Sehr bewusst hat Paulus die Einsetzungsworte zum Abendmahl, wie wir sie heute in der Abendmahlsliturgie hören, in einen ganz bestimmten Zusammenhang gestellt: Da geht es um Konflikte in der Gemeinde, sittliche Fragen, es geht um die Ehe und um die Schwachen in der Gemeinde, um Fragen des Gottesdienstes und der Liebe, so wie dann am Ende um die Auferstehung der Christen. Die Stellung der Einsetzungsworte im ersten Korintherbrief bedeutet, dass das Mahl des Herrn nicht ohne die Gemeinschaft mit Christus und ebenso nicht ohne die Geringen in der Gemeinde gefeiert werden kann, wer immer sie sein mögen. [2]
Schon bald gab es die größten Auseinandersetzungen um das Verständnis des Abendmahles von Ambrosius zu Augustin, innerhalb verschiedenster Konzilien bis hin zu Luther und Zwingli und in die Neuzeit hinein. Wo theologische Bescheidenheit angesagt gewesen wäre, da wir nicht wissen können, ob Jesus damals sagte, dies „ist“ oder dies „bedeutet“ mein Leib, mein Blut, da er ja hebräisch sprach, haben sich die Christen nun in ihren jeweiligen Bekenntnispositionen festgebissen. Was wir wissen ist, dass Jesus im Blick auf seinen Tod seinen Jüngern angesichts von Brot und Wein sagt: „Für euch gegeben...“, und „das tut zu meinem Gedächtnis...!“ Doch wofür steht nun der Kelch oder der Becher? Ich möchte das an einer berühmten Erzählung aus der Kulturgeschichte des Abendlandes ein wenig verdeutlichen:
Es ist die Geschichte von Parzival. Parzival ist nach der Sage von Wolfram von Eschenbach der mittelalterliche Held, der als Jugendlicher Ritter aufbricht, die Welt zu erobern. Er verlässt sein Elternhaus, nicht ohne seiner Mutter das Herz zu brechen.
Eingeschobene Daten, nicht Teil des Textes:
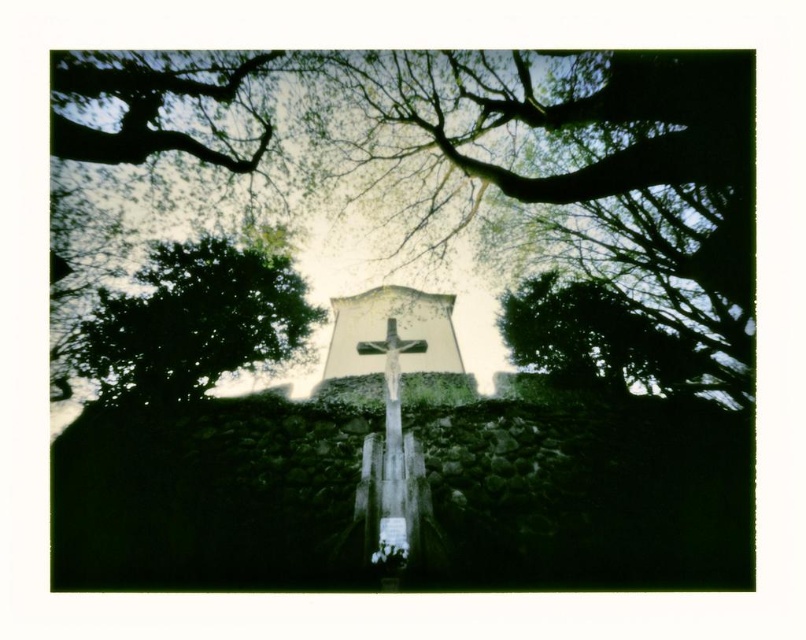
Question: From the image, what is the correct spatial relationship of green leafy tree at center in relation to white matte cross at center?

Choices:
 (A) below
 (B) above

Answer: (B)

Question: Is green leafy tree at upper center to the right of wooden cross at center from the viewer's perspective?

Choices:
 (A) no
 (B) yes

Answer: (B)

Question: Is green leafy tree at upper left smaller than green leafy tree at upper center?

Choices:
 (A) no
 (B) yes

Answer: (B)

Question: Which of these objects is positioned farthest from the green leafy tree at upper left?

Choices:
 (A) white matte cross at center
 (B) wooden cross at center
 (C) green leafy tree at upper center
 (D) green leafy tree at center

Answer: (C)

Question: Which object is positioned closest to the green leafy tree at upper left?

Choices:
 (A) green leafy tree at center
 (B) wooden cross at center

Answer: (A)

Question: Which of the following is the farthest from the observer?

Choices:
 (A) pyautogui.click(x=659, y=388)
 (B) pyautogui.click(x=391, y=298)
 (C) pyautogui.click(x=726, y=161)

Answer: (B)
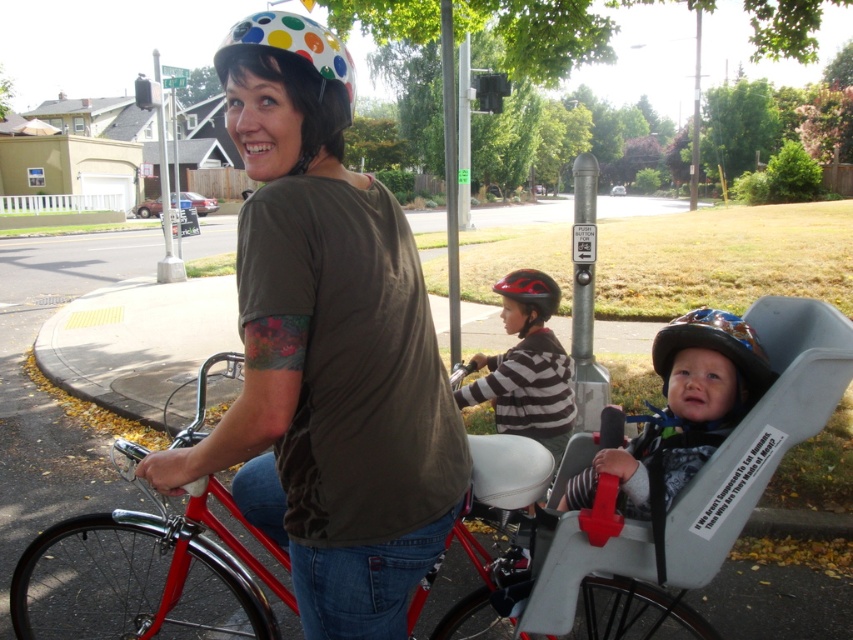
Is shiny blue helmet at center thinner than brushed metal pole at center?

Correct, shiny blue helmet at center's width is less than brushed metal pole at center's.

Is shiny blue helmet at center smaller than brushed metal pole at center?

Yes, shiny blue helmet at center is smaller than brushed metal pole at center.

Which is behind, point (692, 337) or point (442, 54)?

Positioned behind is point (442, 54).

This screenshot has height=640, width=853. Find the location of `shiny blue helmet at center`. shiny blue helmet at center is located at coordinates (715, 348).

Is striped cotton shirt at center bigger than white polka dot helmet at upper center?

No.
Er hat weniger als nichts, er ist unerfahren, aber sein Selbstbewusstsein ist das größte, durch nichts zu überbieten. Kurzum er startet so, wie die meisten von uns einmal ins Leben gestartet sind. Nach einigen Irrungen, Wirrungen und Prügeleien mit den Größen seiner Zeit, gesellt er sich zu den besseren Kreisen. Er wird Mitglied an der Tafelrunde von König Arthus. Später verlässt er den trinkfesten Männerbund. Er entdeckt etwas, wofür er glaubt, sich einsetzen zu können, und wonach auch nur wenige von uns nicht Ausschau halten. Parzival marschiert mit all seiner Kraft und Aufmerksamkeit in Richtung auf ein Ziel zu. Er strebt nun das eine Ziel an, das in dieser Geschichte als der „Gral“ bezeichnet wird. Im Text heißt es: „Er irrte umher“. Er hat sein Ziel vor Augen und irrt weiter. Kommt uns das irgendwie bekannt vor?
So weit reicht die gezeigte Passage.